Perspectivas? A Udinese pode perfeitamente eliminar o Sporting Lisboa e chegar à fase de grupo da Liga dos Campeões, mas passar as oitavas-de-finais já seria exigir demais. O grande risco é a Udinese se extenuar pela Liga dos Campeões e ir mal no campeonato italiano. A classificação européia para a LC não é meta para todo ano. No ano que vem, se estiver na Uefa, já está excelente.
Sampdoria
Estádio: Luigi Ferraris “Marassi” (41.917 lugares)
Técnico: Walter Novellino
Estrela: Flachi (atacante)
Fique de olho: Dalla Bona (meio-campista)
Quem chegou: Dalla Bona (Milan), Borriello (Reggina), Zauli (Palermo), Bazzani (Lazio), Sala (Atalanta), Pagano (Atalanta) e Colombo (Livorno)
Quem saiu: Simone Inzaghi (Lazio), Gasbarroni (Palermo) e Turci (rescisão de contrato).
Pretensão: vaga na Liga dos Campeões.
No começo desta temporada, a Samp era dada por muitos como a favorita à quarta vaga na Liga dos Campeões. Tinha (e tem) um elenco bom, um treinador de nível e uma cidade com força para empurrar o clube rumo a conquistas relevantes – ainda que não como protagonista.

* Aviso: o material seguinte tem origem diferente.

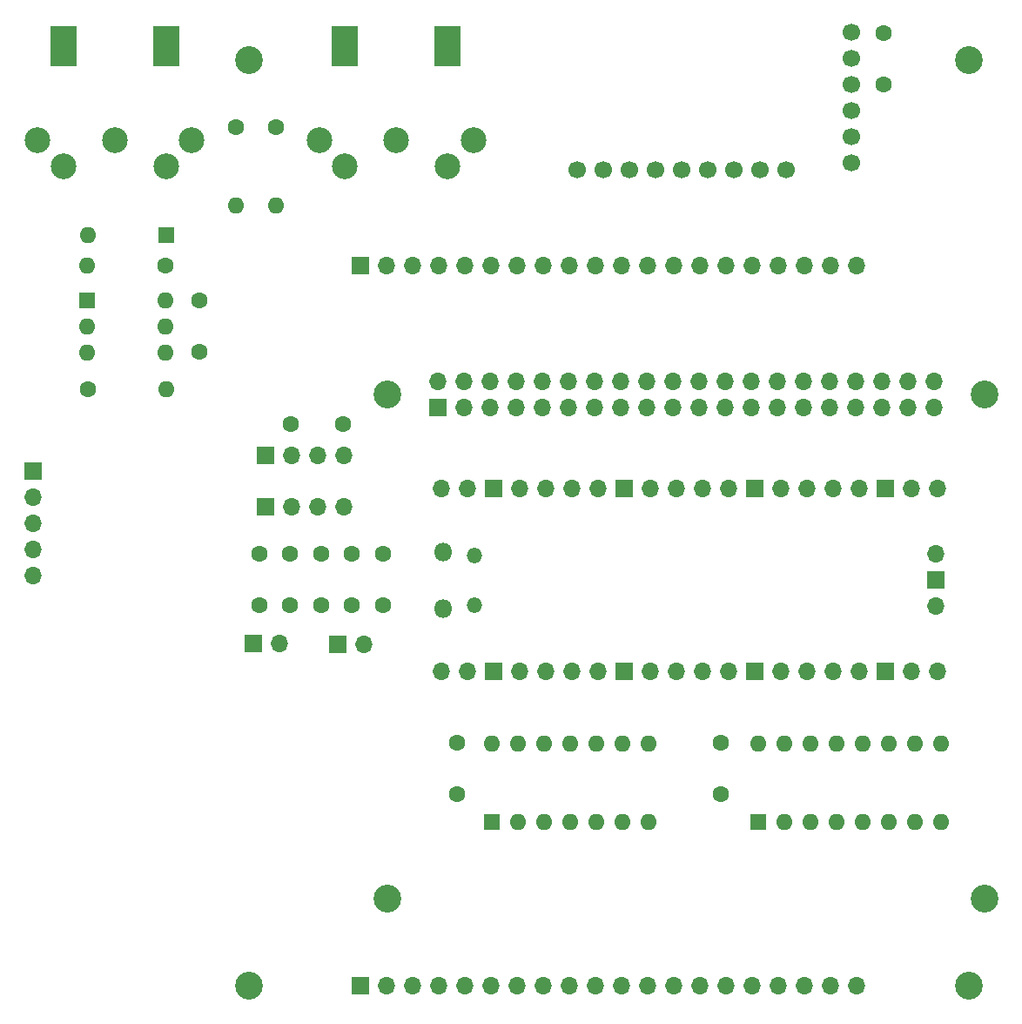
<source format=gbs>
G04 #@! TF.GenerationSoftware,KiCad,Pcbnew,(6.0.5)*
G04 #@! TF.CreationDate,2022-12-29T14:07:14+00:00*
G04 #@! TF.ProjectId,PicoTX816-RPiHat,5069636f-5458-4383-9136-2d5250694861,rev?*
G04 #@! TF.SameCoordinates,Original*
G04 #@! TF.FileFunction,Soldermask,Bot*
G04 #@! TF.FilePolarity,Negative*
%FSLAX46Y46*%
G04 Gerber Fmt 4.6, Leading zero omitted, Abs format (unit mm)*
G04 Created by KiCad (PCBNEW (6.0.5)) date 2022-12-29 14:07:14*
%MOMM*%
%LPD*%
G01*
G04 APERTURE LIST*
%ADD10C,2.700000*%
%ADD11R,1.700000X1.700000*%
%ADD12O,1.700000X1.700000*%
%ADD13C,1.600000*%
%ADD14R,1.600000X1.600000*%
%ADD15O,1.600000X1.600000*%
%ADD16O,1.500000X1.500000*%
%ADD17O,1.800000X1.800000*%
%ADD18C,1.700000*%
%ADD19R,2.500000X4.000000*%
%ADD20C,2.499360*%
G04 APERTURE END LIST*
D10*
X203500000Y-97500000D03*
X261500000Y-97500000D03*
X203500000Y-146500000D03*
X261500000Y-146500000D03*
D11*
X198625000Y-121775000D03*
D12*
X201165000Y-121775000D03*
D13*
X185150000Y-93390000D03*
X185150000Y-88390000D03*
D14*
X213645000Y-139070000D03*
D15*
X216185000Y-139070000D03*
X218725000Y-139070000D03*
X221265000Y-139070000D03*
X223805000Y-139070000D03*
X226345000Y-139070000D03*
X228885000Y-139070000D03*
X228885000Y-131450000D03*
X226345000Y-131450000D03*
X223805000Y-131450000D03*
X221265000Y-131450000D03*
X218725000Y-131450000D03*
X216185000Y-131450000D03*
X213645000Y-131450000D03*
D13*
X200000000Y-113000000D03*
X200000000Y-118000000D03*
X197000000Y-113000000D03*
X197000000Y-118000000D03*
X194100000Y-100375000D03*
X199100000Y-100375000D03*
X203000000Y-118000000D03*
X203000000Y-113000000D03*
D11*
X200870000Y-85000000D03*
D12*
X203410000Y-85000000D03*
X205950000Y-85000000D03*
X208490000Y-85000000D03*
X211030000Y-85000000D03*
X213570000Y-85000000D03*
X216110000Y-85000000D03*
X218650000Y-85000000D03*
X221190000Y-85000000D03*
X223730000Y-85000000D03*
X226270000Y-85000000D03*
X228810000Y-85000000D03*
X231350000Y-85000000D03*
X233890000Y-85000000D03*
X236430000Y-85000000D03*
X238970000Y-85000000D03*
X241510000Y-85000000D03*
X244050000Y-85000000D03*
X246590000Y-85000000D03*
X249130000Y-85000000D03*
D10*
X190000000Y-65000000D03*
D13*
X191000000Y-118000000D03*
X191000000Y-113000000D03*
D11*
X191575000Y-103435000D03*
D12*
X194115000Y-103435000D03*
X196655000Y-103435000D03*
X199195000Y-103435000D03*
D13*
X181900000Y-84980000D03*
D15*
X174280000Y-84980000D03*
D14*
X174280000Y-88350000D03*
D15*
X174280000Y-90890000D03*
X174280000Y-93430000D03*
X181900000Y-93430000D03*
X181900000Y-90890000D03*
X181900000Y-88350000D03*
D14*
X181930000Y-81990000D03*
D15*
X174310000Y-81990000D03*
D14*
X239495000Y-139040000D03*
D15*
X242035000Y-139040000D03*
X244575000Y-139040000D03*
X247115000Y-139040000D03*
X249655000Y-139040000D03*
X252195000Y-139040000D03*
X254735000Y-139040000D03*
X257275000Y-139040000D03*
X257275000Y-131420000D03*
X254735000Y-131420000D03*
X252195000Y-131420000D03*
X249655000Y-131420000D03*
X247115000Y-131420000D03*
X244575000Y-131420000D03*
X242035000Y-131420000D03*
X239495000Y-131420000D03*
D16*
X211890000Y-113145000D03*
D17*
X208860000Y-118295000D03*
D16*
X211890000Y-117995000D03*
D17*
X208860000Y-112845000D03*
D12*
X208730000Y-124460000D03*
X211270000Y-124460000D03*
D11*
X213810000Y-124460000D03*
D12*
X216350000Y-124460000D03*
X218890000Y-124460000D03*
X221430000Y-124460000D03*
X223970000Y-124460000D03*
D11*
X226510000Y-124460000D03*
D12*
X229050000Y-124460000D03*
X231590000Y-124460000D03*
X234130000Y-124460000D03*
X236670000Y-124460000D03*
D11*
X239210000Y-124460000D03*
D12*
X241750000Y-124460000D03*
X244290000Y-124460000D03*
X246830000Y-124460000D03*
X249370000Y-124460000D03*
D11*
X251910000Y-124460000D03*
D12*
X254450000Y-124460000D03*
X256990000Y-124460000D03*
X256990000Y-106680000D03*
X254450000Y-106680000D03*
D11*
X251910000Y-106680000D03*
D12*
X249370000Y-106680000D03*
X246830000Y-106680000D03*
X244290000Y-106680000D03*
X241750000Y-106680000D03*
D11*
X239210000Y-106680000D03*
D12*
X236670000Y-106680000D03*
X234130000Y-106680000D03*
X231590000Y-106680000D03*
X229050000Y-106680000D03*
D11*
X226510000Y-106680000D03*
D12*
X223970000Y-106680000D03*
X221430000Y-106680000D03*
X218890000Y-106680000D03*
X216350000Y-106680000D03*
D11*
X213810000Y-106680000D03*
D12*
X211270000Y-106680000D03*
X208730000Y-106680000D03*
X256760000Y-118110000D03*
D11*
X256760000Y-115570000D03*
D12*
X256760000Y-113030000D03*
D13*
X174340000Y-97040000D03*
D15*
X181960000Y-97040000D03*
D10*
X190000000Y-155000000D03*
D11*
X190435000Y-121700000D03*
D12*
X192975000Y-121700000D03*
D11*
X191575000Y-108425000D03*
D12*
X194115000Y-108425000D03*
X196655000Y-108425000D03*
X199195000Y-108425000D03*
D10*
X260000000Y-155000000D03*
D11*
X169000000Y-105000000D03*
D12*
X169000000Y-107540000D03*
X169000000Y-110080000D03*
X169000000Y-112620000D03*
X169000000Y-115160000D03*
D13*
X192610000Y-71480000D03*
D15*
X192610000Y-79100000D03*
D13*
X210230000Y-131410000D03*
X210230000Y-136410000D03*
D11*
X200870000Y-155000000D03*
D12*
X203410000Y-155000000D03*
X205950000Y-155000000D03*
X208490000Y-155000000D03*
X211030000Y-155000000D03*
X213570000Y-155000000D03*
X216110000Y-155000000D03*
X218650000Y-155000000D03*
X221190000Y-155000000D03*
X223730000Y-155000000D03*
X226270000Y-155000000D03*
X228810000Y-155000000D03*
X231350000Y-155000000D03*
X233890000Y-155000000D03*
X236430000Y-155000000D03*
X238970000Y-155000000D03*
X241510000Y-155000000D03*
X244050000Y-155000000D03*
X246590000Y-155000000D03*
X249130000Y-155000000D03*
D13*
X251710000Y-67360000D03*
X251710000Y-62360000D03*
X235880000Y-136380000D03*
X235880000Y-131380000D03*
D18*
X248555000Y-75020000D03*
X248555000Y-72480000D03*
X248555000Y-69940000D03*
X248555000Y-67400000D03*
X248555000Y-64860000D03*
X248555000Y-62320000D03*
X221885000Y-75655000D03*
X224425000Y-75655000D03*
X226965000Y-75655000D03*
X229505000Y-75655000D03*
X232045000Y-75655000D03*
X234585000Y-75655000D03*
X237125000Y-75655000D03*
X239665000Y-75655000D03*
X242205000Y-75655000D03*
D13*
X188730000Y-71550000D03*
D15*
X188730000Y-79170000D03*
D13*
X194000000Y-113000000D03*
X194000000Y-118000000D03*
D10*
X260000000Y-65000000D03*
D11*
X208370000Y-98770000D03*
D12*
X208370000Y-96230000D03*
X210910000Y-98770000D03*
X210910000Y-96230000D03*
X213450000Y-98770000D03*
X213450000Y-96230000D03*
X215990000Y-98770000D03*
X215990000Y-96230000D03*
X218530000Y-98770000D03*
X218530000Y-96230000D03*
X221070000Y-98770000D03*
X221070000Y-96230000D03*
X223610000Y-98770000D03*
X223610000Y-96230000D03*
X226150000Y-98770000D03*
X226150000Y-96230000D03*
X228690000Y-98770000D03*
X228690000Y-96230000D03*
X231230000Y-98770000D03*
X231230000Y-96230000D03*
X233770000Y-98770000D03*
X233770000Y-96230000D03*
X236310000Y-98770000D03*
X236310000Y-96230000D03*
X238850000Y-98770000D03*
X238850000Y-96230000D03*
X241390000Y-98770000D03*
X241390000Y-96230000D03*
X243930000Y-98770000D03*
X243930000Y-96230000D03*
X246470000Y-98770000D03*
X246470000Y-96230000D03*
X249010000Y-98770000D03*
X249010000Y-96230000D03*
X251550000Y-98770000D03*
X251550000Y-96230000D03*
X254090000Y-98770000D03*
X254090000Y-96230000D03*
X256630000Y-98770000D03*
X256630000Y-96230000D03*
D19*
X199338740Y-63622300D03*
X209341260Y-63622300D03*
D20*
X211838080Y-72817200D03*
X204340000Y-72819740D03*
X196841920Y-72817200D03*
X209336180Y-75319100D03*
X199343820Y-75319100D03*
D19*
X181931260Y-63622300D03*
X171928740Y-63622300D03*
D20*
X184428080Y-72817200D03*
X176930000Y-72819740D03*
X169431920Y-72817200D03*
X181926180Y-75319100D03*
X171933820Y-75319100D03*
M02*

</source>
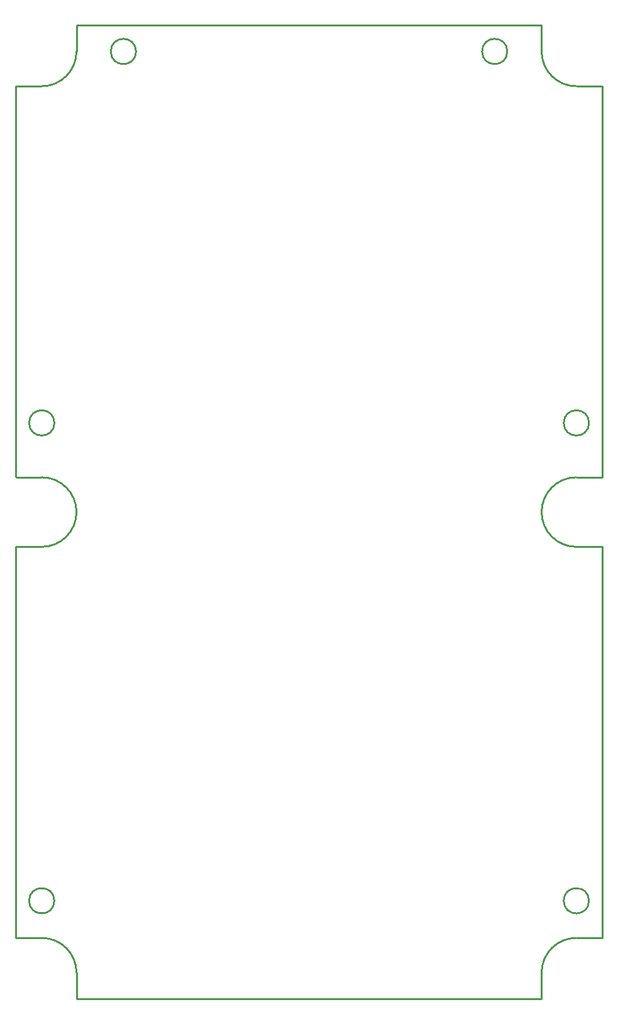
<source format=gko>
G04 Layer_Color=16711935*
%FSLAX25Y25*%
%MOIN*%
G70*
G01*
G75*
%ADD33C,0.01000*%
D33*
X13780Y483543D02*
G03*
X32205Y501968I0J18425D01*
G01*
X278819D02*
G03*
X297244Y483543I18425J0D01*
G01*
Y32205D02*
G03*
X278819Y13780I0J-18425D01*
G01*
X32205D02*
G03*
X13780Y32205I-18425J0D01*
G01*
X297244Y276299D02*
G03*
X297244Y239449I0J-18425D01*
G01*
X13780D02*
G03*
X13780Y276299I0J18425D01*
G01*
X20472Y305118D02*
G03*
X20472Y305118I-6693J0D01*
G01*
X303937Y51890D02*
G03*
X303937Y51890I-6693J0D01*
G01*
Y305118D02*
G03*
X303937Y305118I-6693J0D01*
G01*
X260630Y501968D02*
G03*
X260630Y501968I-6693J0D01*
G01*
X63779D02*
G03*
X63779Y501968I-6693J0D01*
G01*
X20472Y51890D02*
G03*
X20472Y51890I-6693J0D01*
G01*
X311061Y32205D02*
Y239449D01*
X297244Y32205D02*
X311061D01*
X297244Y239449D02*
X311061D01*
X32205Y0D02*
X278819D01*
X32205D02*
Y13780D01*
X278819Y0D02*
Y13780D01*
X-38Y32205D02*
X13780D01*
X-38D02*
Y239449D01*
X13780D01*
X310913Y276389D02*
X311024Y276500D01*
Y483445D01*
X0Y276500D02*
Y483500D01*
X297244Y276299D02*
X310823D01*
X310968Y483445D02*
X311024Y483500D01*
X32205Y516000D02*
X278819D01*
X32205Y501968D02*
Y516000D01*
X278819Y501968D02*
Y516000D01*
X0Y483500D02*
X17Y483517D01*
X43Y483543D02*
X13780D01*
X297244D02*
X310980D01*
X201Y276299D02*
X13780D01*
M02*

</source>
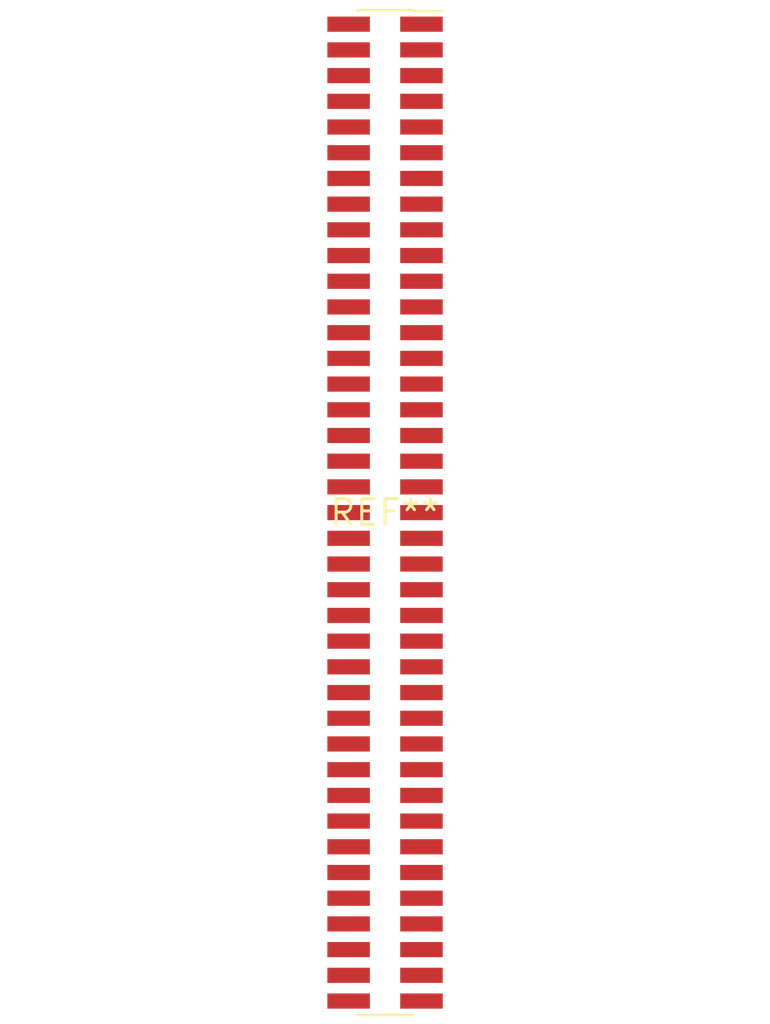
<source format=kicad_pcb>
(kicad_pcb (version 20240108) (generator pcbnew)

  (general
    (thickness 1.6)
  )

  (paper "A4")
  (layers
    (0 "F.Cu" signal)
    (31 "B.Cu" signal)
    (32 "B.Adhes" user "B.Adhesive")
    (33 "F.Adhes" user "F.Adhesive")
    (34 "B.Paste" user)
    (35 "F.Paste" user)
    (36 "B.SilkS" user "B.Silkscreen")
    (37 "F.SilkS" user "F.Silkscreen")
    (38 "B.Mask" user)
    (39 "F.Mask" user)
    (40 "Dwgs.User" user "User.Drawings")
    (41 "Cmts.User" user "User.Comments")
    (42 "Eco1.User" user "User.Eco1")
    (43 "Eco2.User" user "User.Eco2")
    (44 "Edge.Cuts" user)
    (45 "Margin" user)
    (46 "B.CrtYd" user "B.Courtyard")
    (47 "F.CrtYd" user "F.Courtyard")
    (48 "B.Fab" user)
    (49 "F.Fab" user)
    (50 "User.1" user)
    (51 "User.2" user)
    (52 "User.3" user)
    (53 "User.4" user)
    (54 "User.5" user)
    (55 "User.6" user)
    (56 "User.7" user)
    (57 "User.8" user)
    (58 "User.9" user)
  )

  (setup
    (pad_to_mask_clearance 0)
    (pcbplotparams
      (layerselection 0x00010fc_ffffffff)
      (plot_on_all_layers_selection 0x0000000_00000000)
      (disableapertmacros false)
      (usegerberextensions false)
      (usegerberattributes false)
      (usegerberadvancedattributes false)
      (creategerberjobfile false)
      (dashed_line_dash_ratio 12.000000)
      (dashed_line_gap_ratio 3.000000)
      (svgprecision 4)
      (plotframeref false)
      (viasonmask false)
      (mode 1)
      (useauxorigin false)
      (hpglpennumber 1)
      (hpglpenspeed 20)
      (hpglpendiameter 15.000000)
      (dxfpolygonmode false)
      (dxfimperialunits false)
      (dxfusepcbnewfont false)
      (psnegative false)
      (psa4output false)
      (plotreference false)
      (plotvalue false)
      (plotinvisibletext false)
      (sketchpadsonfab false)
      (subtractmaskfromsilk false)
      (outputformat 1)
      (mirror false)
      (drillshape 1)
      (scaleselection 1)
      (outputdirectory "")
    )
  )

  (net 0 "")

  (footprint "PinSocket_2x39_P1.27mm_Vertical_SMD" (layer "F.Cu") (at 0 0))

)

</source>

As coisas não mudaram muito, com a exceção de que o Palermo (que se reforço com mais empenho que a Samp) talvez ocupe agora a vaga de ‘pretendente-à-quarta-força’ da Itália.
Novellino acabou de perder o goleiro Turci, que rescindiu o contrato, e o atacante Bazzani (lesão nos ligamentos). O time ainda é bastante bom, com um 4-4-2 sólido, calcado numa zaga sólida (Sala e Castellini) e um miolo de meio-campo de excelente passe (Volpi e Dalla Bona). Nos alas Diana e Tonetto reside a segurança da defesa Doriana, uma vez que os dois são defensores de origem. Flachi é o atacante titular, com a outra vaga em aberto.
A vaga na Liga dos Campeões é viável? É, ainda que a luta com Palermo, Roma e Udinese seja dura – pelo menos no papel. Novellino é um técnico sagaz e seu time já tem uma boa experiência. Se não tiver mais contusões, pode ser um belo incômodo.
– Tradicionalmente, a listagem dos clubes segue uma ordem alfabética. Nesta temporada, contudo, como ainda há bastante incerteza sobre qual a lista final dos vinte clubes participantes, o preview seguirá a ordem de classificação da última temporada.
– Façamos aqui um ‘brief’ sobre quais acusações os clubes com ‘risco de rebaixamento’ lidam.
– Genoa: fraude esportiva pela compra de um jogo com o Venezia: rebaixado à C1 com punição para diretores.
– Messina: débito não negociado com o fisco e conseqüente desinscrição do campeonato: provável rebaixamento ás divisões inferiores.
– Torino: : débito não negociado com o fisco e conseqüente desinscrição do campeonato: prováveel rebaixamento á Série B porque seria beneficiada de um recurso legal para o qual o Messina não tem direito.
– Perugia e Salernitana: : débito não negociado com o fisco e conseqüente desinscrição do campeonato: provável rebaixamento ás divisões inferiores.
– Venezia: : débito não negociado com o fisco e conseqüente desinscrição do campeonato: clube ‘desapareceu’ por causa dos débitos, não sendo sujeito a nenhuma punição.
– Vários outros clubes têm denúncias contra si, como Bologna, Arezzo, Brescia e Reggina, mas nenhum argumento conclusivo foi exibido até então.
– A Atalanta anunciou que o atacante Bianchi está de saída; Parma ou Udine em seu destino.
– O Lecce anunciou a contratação do goleiro Benussi para ser o reserva de Sicignano.
– Na Bélgica, se dá como certa a contratação do zagueiro Kompany pelo Milan na temporada que vem. O jovem belga ficaria ainda este ano no Anderlecht.